● **What is needed**
Beneath this instruction is a block of data; output from it exactly the lines that run from the one containing "reviewed by experts. I" through the one containing "latest business news.", inclusive.

======== Supplied records ========

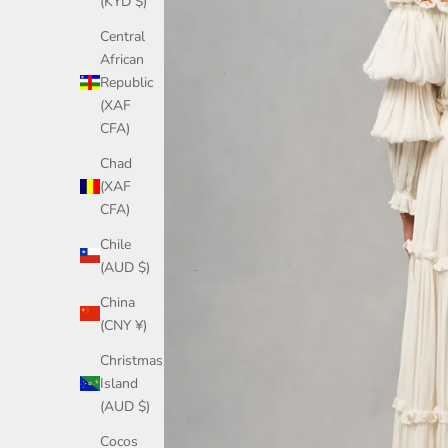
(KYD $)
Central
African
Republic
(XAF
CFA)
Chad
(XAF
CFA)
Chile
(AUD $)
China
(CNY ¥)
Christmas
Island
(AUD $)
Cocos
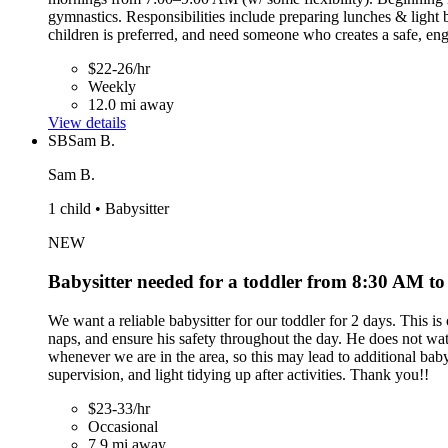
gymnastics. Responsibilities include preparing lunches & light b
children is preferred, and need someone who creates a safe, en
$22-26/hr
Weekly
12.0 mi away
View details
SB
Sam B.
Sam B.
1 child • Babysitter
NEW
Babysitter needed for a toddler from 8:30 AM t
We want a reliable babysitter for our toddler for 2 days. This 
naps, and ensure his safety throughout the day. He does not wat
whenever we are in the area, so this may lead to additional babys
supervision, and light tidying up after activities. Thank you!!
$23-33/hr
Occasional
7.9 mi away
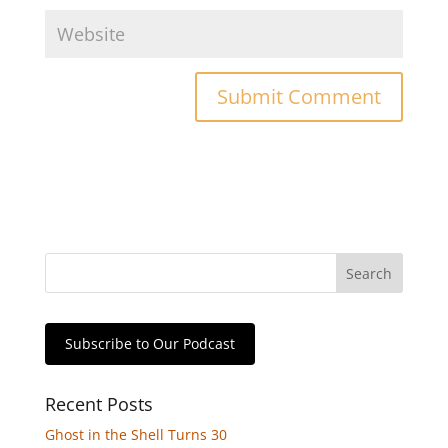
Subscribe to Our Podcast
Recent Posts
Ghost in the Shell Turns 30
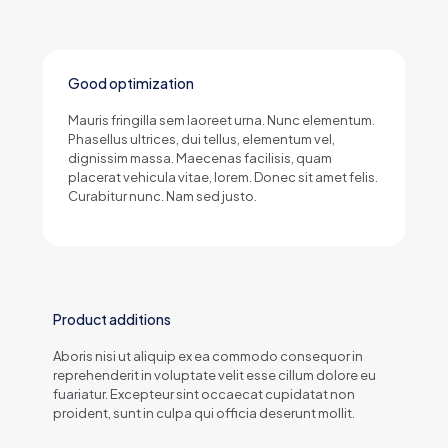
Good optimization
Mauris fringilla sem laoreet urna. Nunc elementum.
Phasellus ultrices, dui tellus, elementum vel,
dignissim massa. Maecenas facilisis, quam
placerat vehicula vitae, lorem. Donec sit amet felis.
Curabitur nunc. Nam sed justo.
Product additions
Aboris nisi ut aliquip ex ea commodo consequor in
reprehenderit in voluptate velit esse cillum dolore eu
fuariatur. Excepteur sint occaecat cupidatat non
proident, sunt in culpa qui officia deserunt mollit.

========
======== Supplied records ========

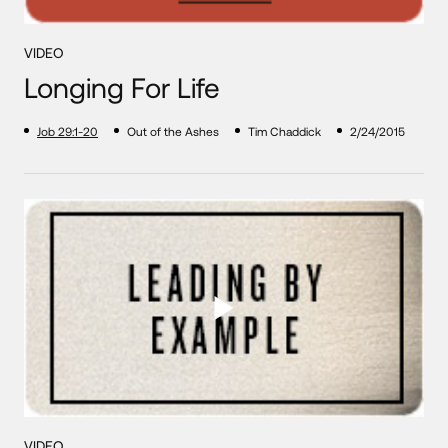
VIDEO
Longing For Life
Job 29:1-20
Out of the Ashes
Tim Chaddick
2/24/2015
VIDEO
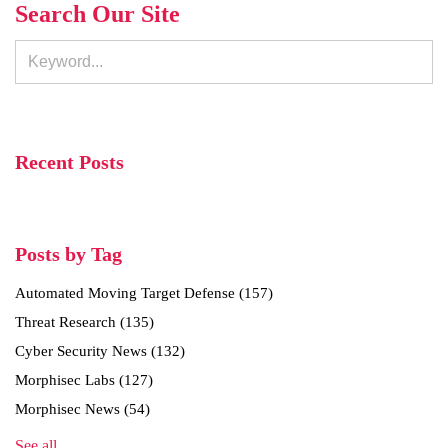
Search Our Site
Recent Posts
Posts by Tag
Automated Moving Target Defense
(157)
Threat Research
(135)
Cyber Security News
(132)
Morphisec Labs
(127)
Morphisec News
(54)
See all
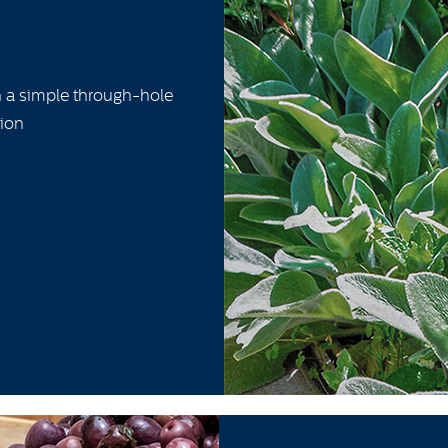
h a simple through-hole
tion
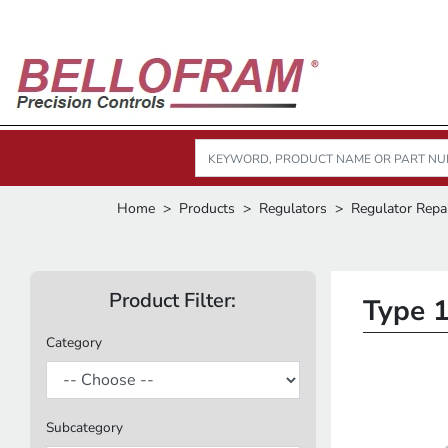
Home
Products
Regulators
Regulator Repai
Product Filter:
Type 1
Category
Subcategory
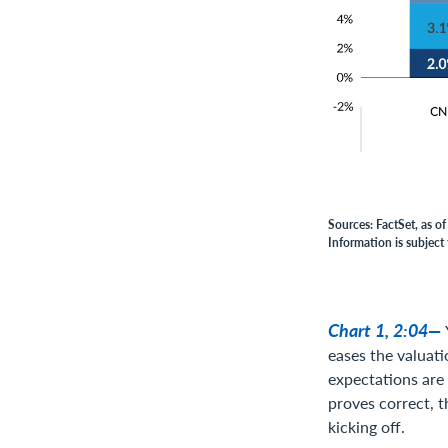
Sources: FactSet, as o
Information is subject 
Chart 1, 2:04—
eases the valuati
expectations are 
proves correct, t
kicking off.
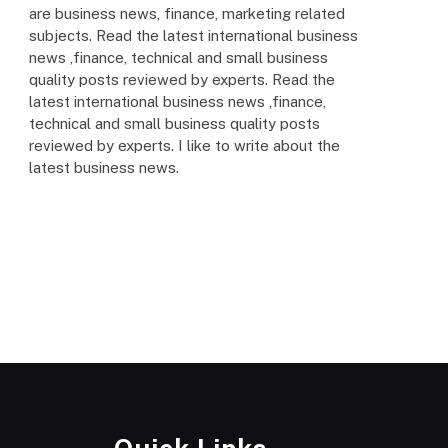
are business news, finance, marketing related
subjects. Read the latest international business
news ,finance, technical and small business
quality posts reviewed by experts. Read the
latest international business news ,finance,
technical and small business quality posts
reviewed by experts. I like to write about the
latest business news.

========
======== Supplied records ========

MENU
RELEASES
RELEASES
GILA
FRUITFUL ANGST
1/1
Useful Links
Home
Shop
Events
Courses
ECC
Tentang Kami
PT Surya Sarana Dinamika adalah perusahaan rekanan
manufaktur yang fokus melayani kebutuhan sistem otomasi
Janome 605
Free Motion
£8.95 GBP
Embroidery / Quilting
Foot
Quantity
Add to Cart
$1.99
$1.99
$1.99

========

● **Written reply**
reviewed by experts. I like to write about the
latest business news.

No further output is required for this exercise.